*** Given text ***

Let $P(x,y)$ denote the given statement. Now, $P(0,0)\Rightarrow f(0)^2=2f(0)\Rightarrow f(0)=0,2$ If $f(0)=0$ then $P(x,0)\Rightarrow f(x)\equiv 0\forall x\in \mathbb{Z}$ which is a contradiction. So $f(0)=2$. Now $P(0,y)\Rightarrow f(y)=f(-y)$. We claim that $f(k)=2^{k}+\dfrac{1}{2^k} \forall k\geq 0$. We will prove it by induction. We can check that the claim is true for $k=0,1,2,3,4$. Let it be true for $k=m$ and $k=m-1$ when $m\geq 1$. Then consider $P(m,1)$ and it is a one-line calculation that gives us $f(m+1)=2^{(m+1)}+\dfrac{1}{2^{m+1}}$. Now note that we got $f(k)=2^{k}+\dfrac{1}{2^k} \forall k\geq 0$, then for some $k>0$ we have, $f(-k)=f(k)=2^{k}+\dfrac{1}{2^k}=\dfrac{1}{2^{-k}}+2^{-k} \forall k\geq 0$. So the answer is $f(x)=2^{x}+\dfrac{1}{2^{x}}\forall x\in \mathbb{Z}$. Thanks to Konigsberg for pointing to my mistake, that the answer doesn't contain $|x|$,rather it's just $2^{x}+\dfrac{1}{2^{x}}$

Isn't the answer just equal to $2^{x}+\frac{1}{2^{x}}$.

***

> _What you have to do_
In the functional equation thread, why does the solver rule out f(0) = 0 and conclude that f(0) = 2?

*** Data extract ***

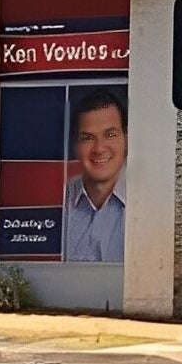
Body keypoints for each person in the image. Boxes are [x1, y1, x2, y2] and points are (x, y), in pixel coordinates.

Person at [63, 89, 127, 263]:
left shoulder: (150, 202)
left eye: (110, 135)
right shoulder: (58, 201)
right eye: (87, 138)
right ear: (75, 146)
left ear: (126, 139)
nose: (99, 149)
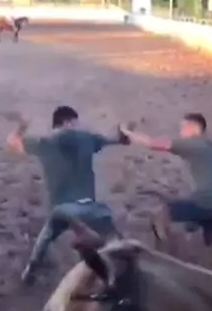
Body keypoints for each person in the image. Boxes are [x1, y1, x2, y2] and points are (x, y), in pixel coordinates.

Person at [7, 105, 130, 284]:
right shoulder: (87, 138)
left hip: (62, 209)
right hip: (89, 207)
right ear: (68, 121)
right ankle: (114, 274)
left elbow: (13, 143)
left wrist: (22, 125)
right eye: (76, 122)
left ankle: (31, 269)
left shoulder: (44, 142)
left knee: (46, 236)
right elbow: (119, 140)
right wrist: (124, 131)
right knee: (113, 239)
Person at [120, 113, 212, 246]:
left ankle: (165, 247)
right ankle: (211, 247)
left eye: (182, 128)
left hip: (205, 203)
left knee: (162, 213)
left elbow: (152, 144)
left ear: (193, 127)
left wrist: (127, 132)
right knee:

***

> _Your solution_
Substituting P(0,0) gives f(0)² = 2f(0), so f(0) is either 0 or 2. If f(0) were 0, then P(x,0) would force f(x) ≡ 0 for every integer x, which the solver calls a contradiction. That leaves f(0) = 2.